General Gudin vernahm von der Prahlerei, schenkte ihm Zutrauen und zwang den unvorsichtigen Haslitaler eine Abteilung Schützen auf den besonderen Weg hinter die Österreicher zu führen. Fahner schwenkte mit den Franzosen bei der Hehlmadbrücke gegen den Gelmersee hinauf, traversierte den Gelmer- und Gerstengletscher, um das Nägelisgrätli zu erreichen. Nägelisgrätli ist ein Kamm, der die Grimselhöhe vom Rhonegletscher trennt. Die österreichischen Stellungen hatte man hier schön vor und unter sich.

 

Von dem gelungenen Umgehungsmanöver ahnten die Österreicher natürlich nichts. Ihr Kommandant musste vielmehr glauben, dass die Franzosen, deren Hauptmacht in diesem Augenblick vom Tale her angriff, plötzlich verrückt geworden seien, denn alle derartigen Aktionen hatten bis anhin den Franzosen nur blutige Köpfe eingebracht.
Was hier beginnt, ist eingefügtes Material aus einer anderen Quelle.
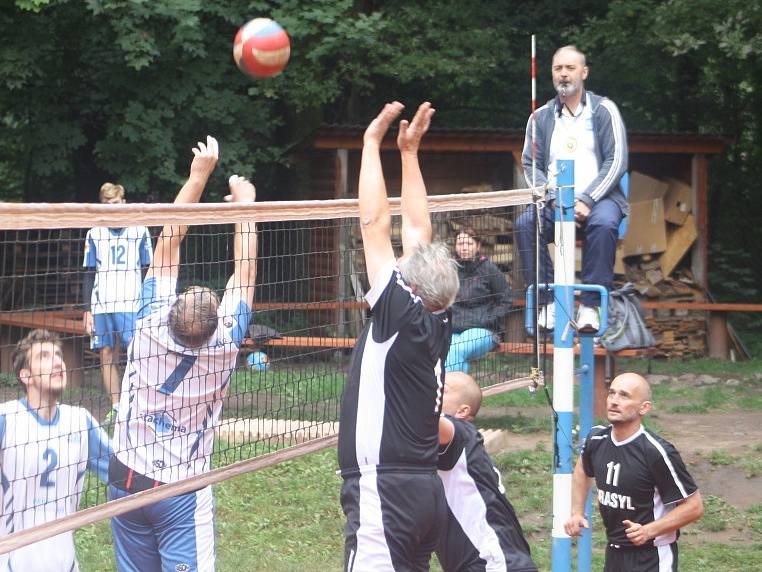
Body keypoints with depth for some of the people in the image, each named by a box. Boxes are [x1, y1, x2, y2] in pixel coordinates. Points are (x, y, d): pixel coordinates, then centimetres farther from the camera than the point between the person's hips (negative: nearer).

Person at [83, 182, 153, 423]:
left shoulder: (139, 231, 6)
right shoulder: (95, 234, 11)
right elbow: (89, 275, 13)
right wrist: (87, 310, 5)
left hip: (132, 304, -2)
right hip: (101, 306, 2)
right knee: (107, 355, 2)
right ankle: (115, 407, 8)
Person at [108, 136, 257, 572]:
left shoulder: (151, 330, -12)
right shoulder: (223, 348, -15)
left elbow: (168, 244, -6)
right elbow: (245, 269, -4)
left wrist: (199, 175, -2)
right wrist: (244, 202, 7)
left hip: (126, 482, 3)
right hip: (182, 494, -3)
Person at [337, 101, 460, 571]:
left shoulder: (401, 316, -11)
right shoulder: (438, 324, 8)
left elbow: (375, 223, -9)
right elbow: (417, 231, 17)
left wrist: (373, 142, -2)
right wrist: (409, 151, 22)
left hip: (384, 492, -9)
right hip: (426, 491, 9)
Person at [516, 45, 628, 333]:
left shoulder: (603, 110, 5)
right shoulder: (541, 117, 13)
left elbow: (616, 162, -2)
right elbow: (530, 165, 8)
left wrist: (587, 201, -14)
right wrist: (554, 200, -10)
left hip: (598, 197, -2)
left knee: (604, 223, -37)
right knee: (525, 223, -29)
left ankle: (590, 305, -31)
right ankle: (547, 302, -25)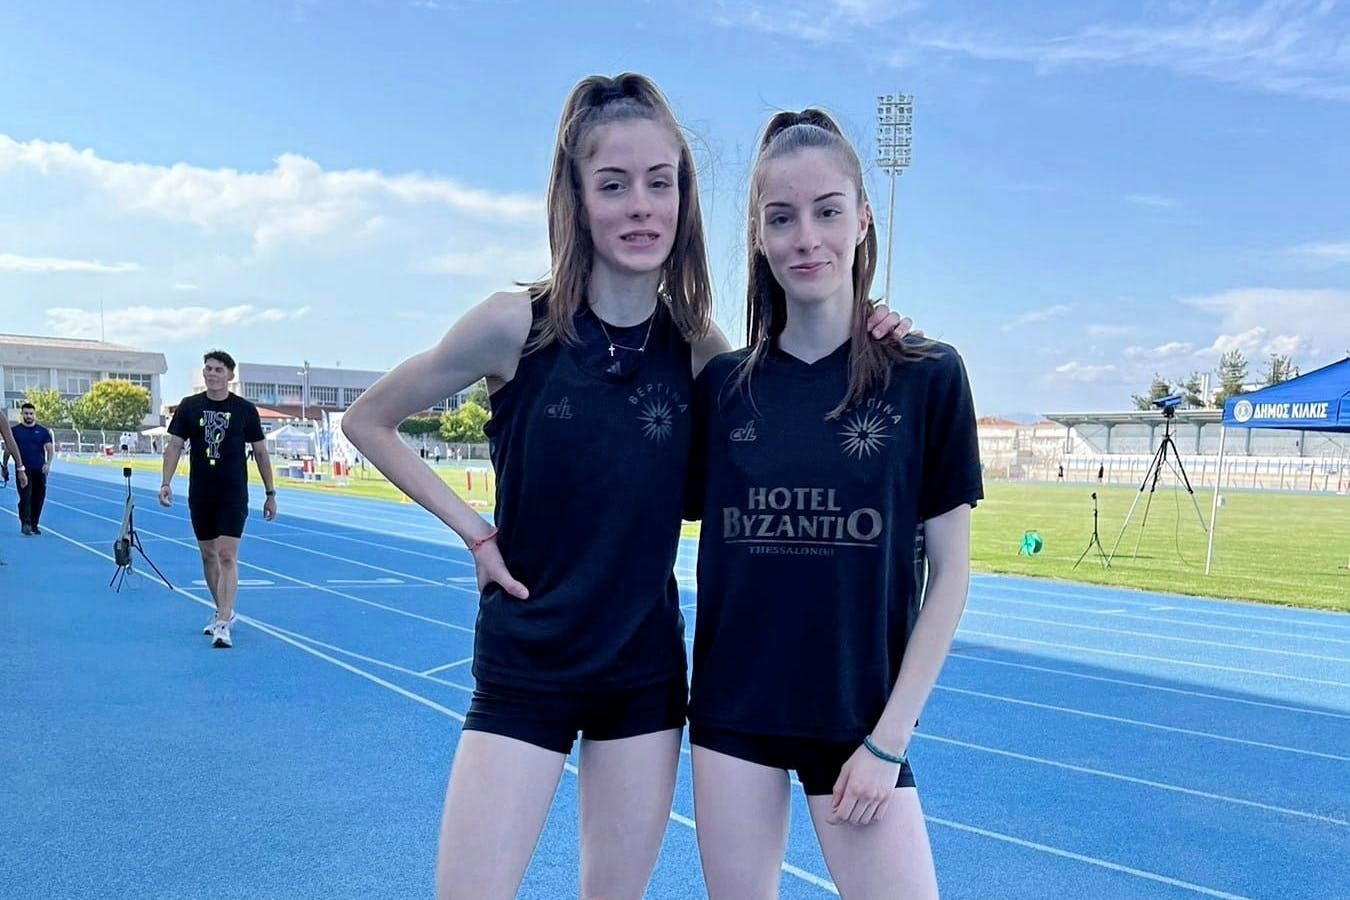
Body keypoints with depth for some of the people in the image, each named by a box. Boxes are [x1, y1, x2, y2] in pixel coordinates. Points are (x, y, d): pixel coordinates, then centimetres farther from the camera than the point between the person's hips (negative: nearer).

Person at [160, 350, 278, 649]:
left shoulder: (245, 409, -2)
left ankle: (223, 624, -13)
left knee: (227, 556, -11)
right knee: (208, 554, 13)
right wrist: (166, 483, -11)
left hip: (234, 495, -3)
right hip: (200, 495, 3)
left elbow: (260, 452, 3)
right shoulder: (189, 407, 3)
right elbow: (174, 445, 3)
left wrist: (270, 493, 3)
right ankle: (224, 610, 30)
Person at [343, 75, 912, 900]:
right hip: (524, 669, -2)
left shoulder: (696, 343, -5)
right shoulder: (518, 324, -13)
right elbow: (368, 421, 0)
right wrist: (474, 530, -7)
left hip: (647, 669, 3)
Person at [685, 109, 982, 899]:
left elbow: (951, 574, -6)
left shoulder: (926, 376, -7)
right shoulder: (722, 385, -1)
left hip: (858, 717, -2)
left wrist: (888, 737, -8)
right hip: (732, 711, 2)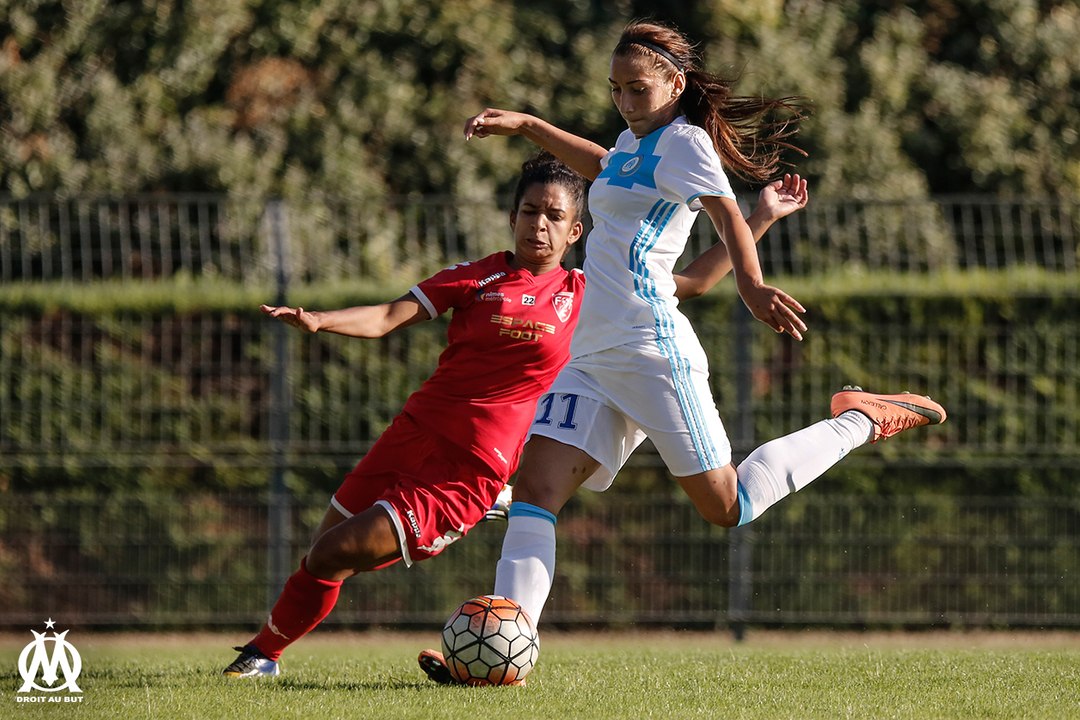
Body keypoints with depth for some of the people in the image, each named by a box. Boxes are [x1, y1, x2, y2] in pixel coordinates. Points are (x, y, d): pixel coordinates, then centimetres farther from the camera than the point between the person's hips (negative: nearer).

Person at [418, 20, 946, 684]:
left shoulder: (684, 142, -5)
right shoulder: (636, 143, 21)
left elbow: (728, 215, -23)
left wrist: (751, 283, -42)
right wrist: (524, 125, 50)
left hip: (651, 347, -9)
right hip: (593, 356, 9)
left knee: (727, 506, -7)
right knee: (534, 489, -9)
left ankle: (860, 422, 11)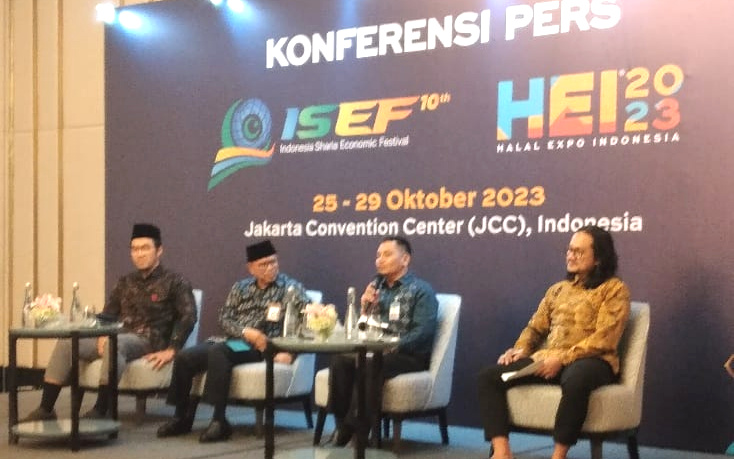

Recht selbstbewusst stiegen die Österreicher daher dem Feinde talwärts entgegen, es konnte ja nichts passieren. Da begann aber ein ungeheures Schiessen aus neuer Richtung, von oben und von hinten und es traf die zuerst verblüfften, dann von Panik ergriffenen Kaiserjäger auf verheerende Weise. Fast ohne Gegenwehr flüchtete die österreichische Brigade unter dem feindlichen Feuer den alten Grimselweg nach Obergesteln hinunter, sogar die Verwundeten zurücklassend. Der Überliefung nach soll die Passhöhe von Toten übersät gewesen sein, weshalb der dortige See den Namen "Totensee" erhalten hat. Gross war der Sieg der Franzosen. Ein einfacher Mann aus dem Haslital spielte so, wie ein Jahr später der Walliser Dorsaz am grossen St. Bernhard, weltgeschichtliche Vorsehung.

 

Manches wäre wohl anders geworden, wenn der verwegene Handstreich nicht gelungen und die Grimsel im Besitz der österreichischen Truppen geblieben wäre. Mit dieser Schlacht waren endgültig die kriegerischen Handlungen an der Grimsel abgeschlossen.